Work order = Since pictures are not wanted, repeat only the text of the records, word for word.
----- Exercise inputs
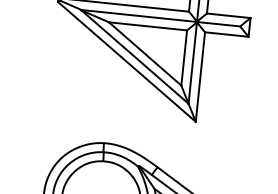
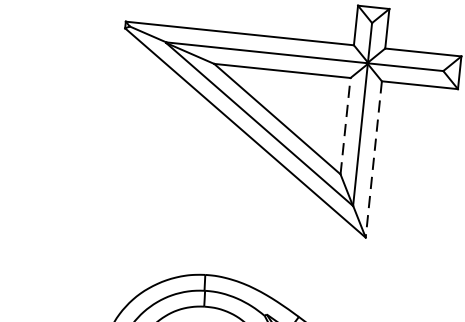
line: (184, 58) -> (346, 127), solid -> dashed
line: (200, 77) -> (373, 160), solid -> dashed

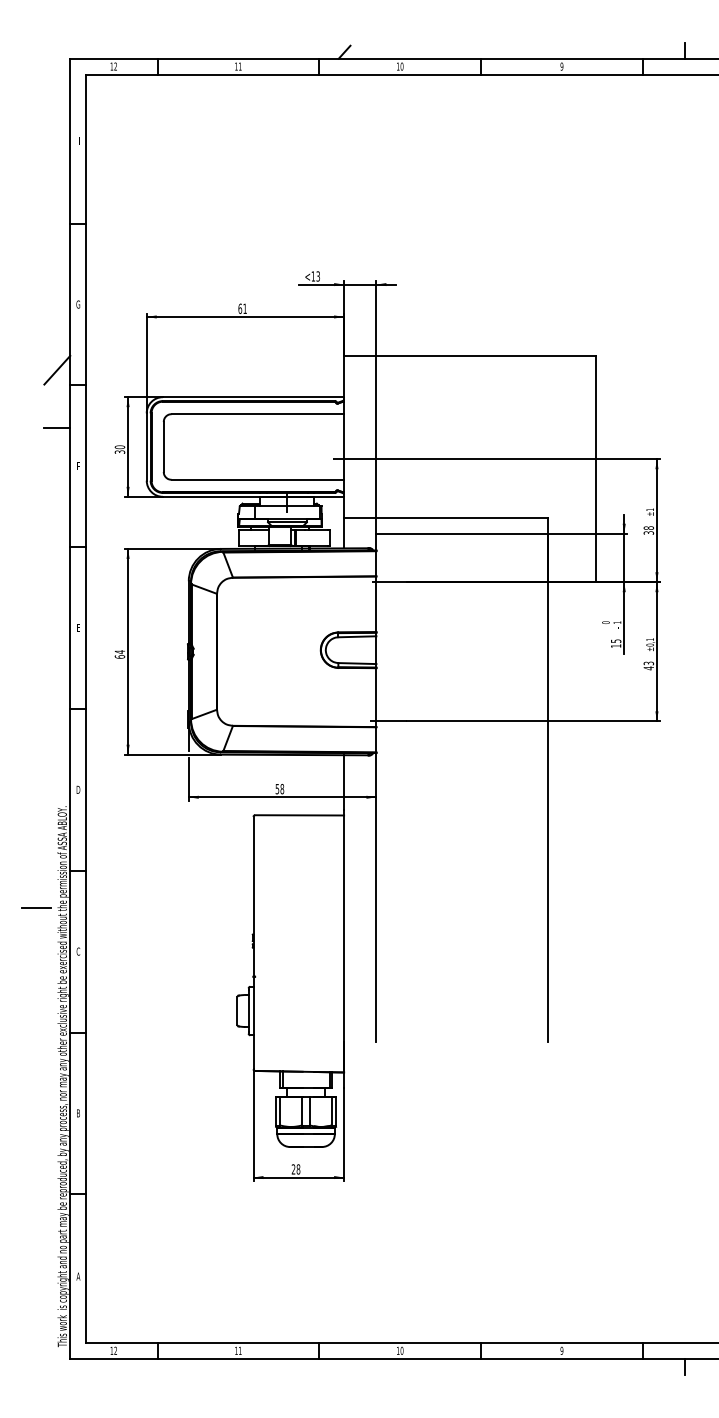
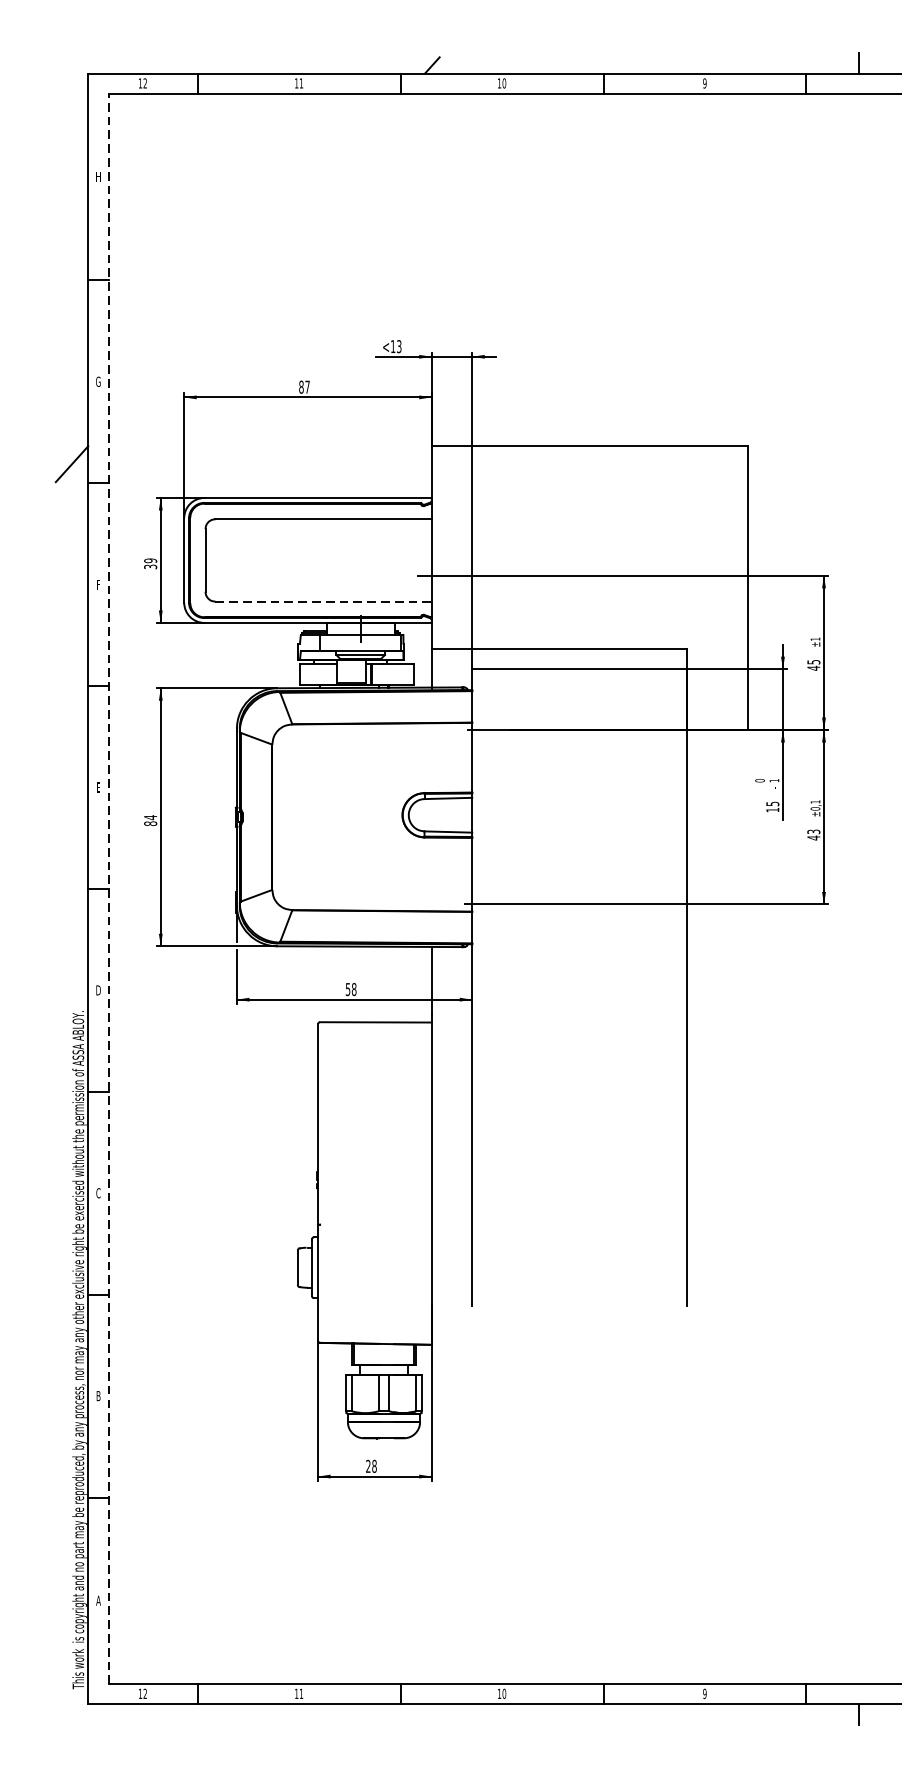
text: (242, 308) -> (304, 386), 61 -> 87
line: (57, 427) -> (72, 535), removed
text: (120, 447) -> (151, 561), 30 -> 39
line: (258, 479) -> (324, 601), solid -> dashed
text: (648, 530) -> (813, 665), 38 -> 45
text: (119, 656) -> (150, 823), 64 -> 84
line: (86, 708) -> (108, 888), solid -> dashed
line: (35, 907) -> (44, 1137), removed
----------
Exercise answer =
line: (184, 58) -> (346, 127), solid -> dashed
line: (200, 77) -> (373, 160), solid -> dashed

text: (242, 308) -> (304, 386), 61 -> 87
line: (57, 427) -> (72, 535), removed
text: (120, 447) -> (151, 561), 30 -> 39
line: (258, 479) -> (324, 601), solid -> dashed
text: (648, 530) -> (813, 665), 38 -> 45
text: (119, 656) -> (150, 823), 64 -> 84
line: (86, 708) -> (108, 888), solid -> dashed
line: (35, 907) -> (44, 1137), removed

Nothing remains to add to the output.